Monday, November 27, 2006

Tom Hayden: Documents Reveal Secret Talks Between U.S. and Armed Iraqi Resistance

With Amy Goodman

"Former California state senator Tom Hayden is reporting that U.S. officials have secretly been involved in direct contacts with the Sunni armed resistance to explore a ceasefire in Iraq and even the possible replacement of the Prime Minister Nouri al-Maliki's government with an interim one.

Tom Hayden, a former California State Senator. He joins us on the line from California.

AMY GOODMAN: It’s good to have you with us Tom. Well, why don't you layout what you learned.

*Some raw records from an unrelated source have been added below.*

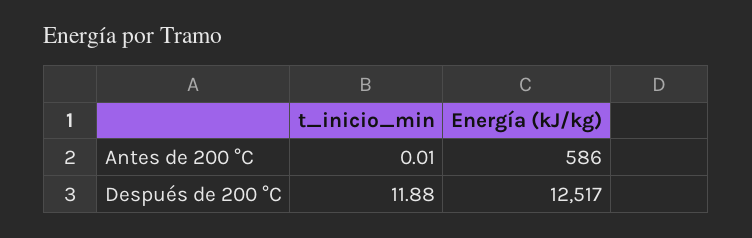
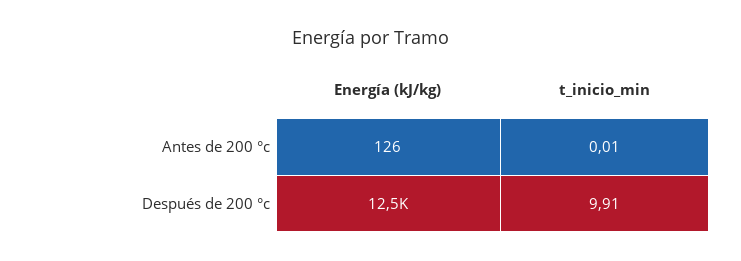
Energía (kJ/kg), Antes de 200 °C: 586 -> 126
t_inicio_min, Después de 200 °C: 11.88 -> 9.91

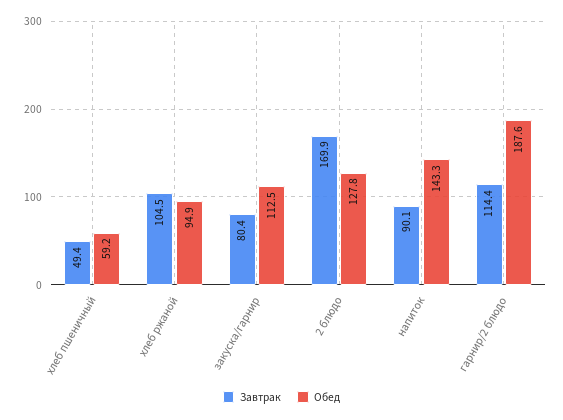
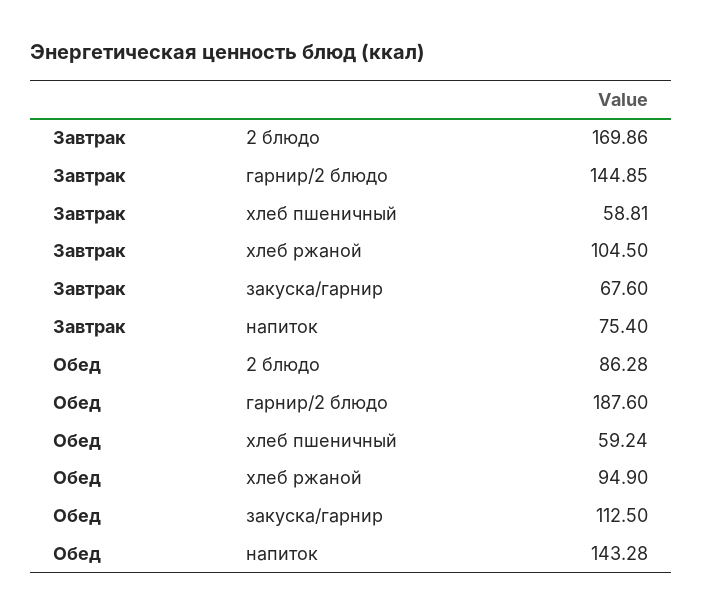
Завтрак, хлеб пшеничный: 49.4 -> 58.81
Завтрак, закуска/гарнир: 80.4 -> 67.6
Обед, 2 блюдо: 127.8 -> 86.28
Завтрак, напиток: 90.1 -> 75.4
Завтрак, гарнир/2 блюдо: 114.4 -> 144.85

TOM HAYDEN: Well, it’s very murky, but we’ll know enough in a few days I suppose. But, over the past several years, but especially in the past months since the election, there have been contacts at a deniable level, but definite contacts between representatives of the armed Irania-—armed Iraqi National Resistance and the US over the possible conditions for a cease-fire and a change of regime in Baghdad. And the reason, the sources of this are first, I have some direct knowledge of meetings in Aman just a few days ago. Secondly, it's been all over the press in the Arab world like on Al-Quds Al-Arabi newspaper on November 3rd. And, it's consistent with the past. The question I guess is, is there a faction of the administration that has decided to explore a cease-fire in a settlement with the Sunni resistance since the US has failed to defeat them militarily. That would require probably a deadline for withdrawal and further talks.

And secondly, it may be that the US has realized that the Shia that it placed in power have created a Pro-Iran, Shia state starting in southern Iraq . So the US now seems to want to launch an urban offensive against the Madi Army of Muqtada al-Sadr in Sadr city, you know what kind of blood bath that would be. To do that, they would of to get the Prime Minister, al-Maliki, out of the way because he depends on al-Sadr for votes and parliament. So, there could be a plan to replace al-Maliki with a strong man, turn the Shia loose and so on. But, who knows?

What I do know is that the, the peace movement is very important as a factor in all this and needs to stay alive, because they have rattled the foreign policy establishment creating a – not only a general mandate for peace, but a time table. There's a certain urgency to get this business done before the 2008 election."